How To Detach: 3 Simple Steps

1.) Observe Objectively

Start taking note of when you get upset or are worrying and anxious about a person or potential outcome. Take a step back and observe how being attached to an outcome, is causing you an emotional and/or physical stress. You’ll begin to see what your triggers are, and can then learn to be more objective in these areas. Stress happens when life is happening differently than we think it should be. When life isn’t our version of perfect, it’s easy to be swayed into chaos. Being able to step back and process life as it’s happening, and then respond rather than react, is key here.

I use the example of my daughter’s behavior a lot in reference to stepping back to observe objectively. Her behavior is so different than mine and almost foreign to me in how to process it. In the heat of the moment, it’s easy to get really frustrated and unhappy with not being able to control her as I’d like. That’s when I need to step back though. There’s only so much you can do in guiding someone to do the right thing. Seeing that your strength isn’t in being able to control someone else, but rather in how you respond to them is integral. You can’t fully control anyone or anything outside of yourself. You can control your responses and actions, that’s where the virtue lies.

2.) Accept and Act

Accepting life as it happens doesn’t mean you’re giving in or up on anything. It’s knowing that it’s ok when things don’t go your way. It’s finding peace in the present and knowing you can take action to make it better in some way. Be able to accept outcomes and people when they are different than what you expected. Know that this isn’t the end, even if it feels like it is.

● **Listed records**:
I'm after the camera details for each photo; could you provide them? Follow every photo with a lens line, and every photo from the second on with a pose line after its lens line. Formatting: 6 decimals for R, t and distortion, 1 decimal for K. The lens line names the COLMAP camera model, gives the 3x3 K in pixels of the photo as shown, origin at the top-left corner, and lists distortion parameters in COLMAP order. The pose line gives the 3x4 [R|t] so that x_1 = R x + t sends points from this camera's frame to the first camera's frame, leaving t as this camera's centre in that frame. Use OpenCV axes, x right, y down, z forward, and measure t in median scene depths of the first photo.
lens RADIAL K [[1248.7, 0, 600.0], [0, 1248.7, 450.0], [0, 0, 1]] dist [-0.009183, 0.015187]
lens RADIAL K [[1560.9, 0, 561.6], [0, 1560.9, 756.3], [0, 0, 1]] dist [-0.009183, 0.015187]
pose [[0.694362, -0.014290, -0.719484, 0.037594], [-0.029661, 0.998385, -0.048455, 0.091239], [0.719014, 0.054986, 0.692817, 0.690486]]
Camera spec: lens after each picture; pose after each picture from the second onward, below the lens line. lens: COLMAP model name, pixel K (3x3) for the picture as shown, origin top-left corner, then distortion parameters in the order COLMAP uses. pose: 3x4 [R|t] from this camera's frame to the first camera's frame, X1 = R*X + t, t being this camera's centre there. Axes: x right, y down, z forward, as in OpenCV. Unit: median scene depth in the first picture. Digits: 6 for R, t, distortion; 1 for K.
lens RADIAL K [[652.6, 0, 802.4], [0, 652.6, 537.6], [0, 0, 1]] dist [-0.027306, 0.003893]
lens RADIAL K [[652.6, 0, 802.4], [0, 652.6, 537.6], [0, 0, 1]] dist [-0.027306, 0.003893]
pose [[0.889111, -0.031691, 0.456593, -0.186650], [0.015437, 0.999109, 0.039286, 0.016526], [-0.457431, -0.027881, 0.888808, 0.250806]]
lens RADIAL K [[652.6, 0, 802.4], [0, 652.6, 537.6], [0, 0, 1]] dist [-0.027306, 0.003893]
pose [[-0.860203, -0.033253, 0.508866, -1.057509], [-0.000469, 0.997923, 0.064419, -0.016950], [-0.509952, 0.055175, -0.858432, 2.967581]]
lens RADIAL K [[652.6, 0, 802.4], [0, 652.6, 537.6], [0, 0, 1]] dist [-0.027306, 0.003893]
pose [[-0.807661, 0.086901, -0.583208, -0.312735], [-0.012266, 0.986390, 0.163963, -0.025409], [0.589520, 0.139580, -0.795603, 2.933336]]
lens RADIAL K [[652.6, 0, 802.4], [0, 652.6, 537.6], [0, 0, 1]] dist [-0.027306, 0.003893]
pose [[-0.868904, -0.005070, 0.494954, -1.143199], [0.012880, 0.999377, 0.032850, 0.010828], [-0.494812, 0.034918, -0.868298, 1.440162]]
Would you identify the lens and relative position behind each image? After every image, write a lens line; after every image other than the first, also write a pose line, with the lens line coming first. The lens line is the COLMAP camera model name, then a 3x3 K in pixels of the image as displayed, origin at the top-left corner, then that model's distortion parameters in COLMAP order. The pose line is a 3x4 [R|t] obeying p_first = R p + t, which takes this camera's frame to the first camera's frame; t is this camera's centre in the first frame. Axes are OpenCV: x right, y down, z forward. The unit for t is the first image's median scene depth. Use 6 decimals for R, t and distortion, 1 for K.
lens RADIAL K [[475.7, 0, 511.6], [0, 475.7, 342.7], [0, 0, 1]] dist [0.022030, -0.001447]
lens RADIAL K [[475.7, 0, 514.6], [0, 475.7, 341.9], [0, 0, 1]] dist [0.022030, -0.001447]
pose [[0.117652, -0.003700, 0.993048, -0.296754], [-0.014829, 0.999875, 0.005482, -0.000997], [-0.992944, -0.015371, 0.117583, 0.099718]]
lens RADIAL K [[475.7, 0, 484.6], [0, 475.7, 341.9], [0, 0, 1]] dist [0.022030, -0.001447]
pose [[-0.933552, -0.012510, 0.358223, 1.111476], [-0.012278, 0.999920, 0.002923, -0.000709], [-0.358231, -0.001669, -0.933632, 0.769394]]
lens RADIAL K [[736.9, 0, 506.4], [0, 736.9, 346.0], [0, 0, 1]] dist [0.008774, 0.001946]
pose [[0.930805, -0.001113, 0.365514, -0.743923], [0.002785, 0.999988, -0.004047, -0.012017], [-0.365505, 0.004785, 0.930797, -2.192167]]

● **Problem description**: Go on with the article on how to detach, starting right after its final sentence.

● **Solved exercise**:
Action is the solution for your distress in so many ways! Get a bad grade? Come up with a study plan to get back on track. Receive a difficult diagnosis? Make a doctor appointment to clarify your path and next steps, reach out to a help group or a loved one for support. When you are consumed by worry, write down a list of things to do that can improve your current situation or bring comfort in some way. This simple task brings the mind much-needed relief. Taking action takes you on the road to improving your situation. Even if you can’t see the end at the time, you only need to start and before you know it you’ll be closer to where you want to be.

3.) Self Care to Sustain

Changing old habits and the way you process your thoughts can take a lot of focus and redirection in the beginning. In order for you to be primed for success, you have to take care of you! Self-care can be as simple as beginning with a 5-minute daily dedicated time for yourself. It can be exercise, healthy eating, drinking plenty of water, meditation, prayer, journaling, being in nature; self-care can be so many different things to each person. Whichever self-care practice helps you to refocus, breathe deeply, let old habits and negative thinking drift away, start doing at least one thing every day to accomplish this.

Sustaining yourself through these daily practices helps you recognize, and be in tune with, areas of your mind and life that need working on. If you’re running on empty all the time, you tend to be more likely to be attached to things outside of yourself to determine your happiness. When you have a calm center and are connected through your inner soul first, you won’t be looking for others to validate you or provide your happiness.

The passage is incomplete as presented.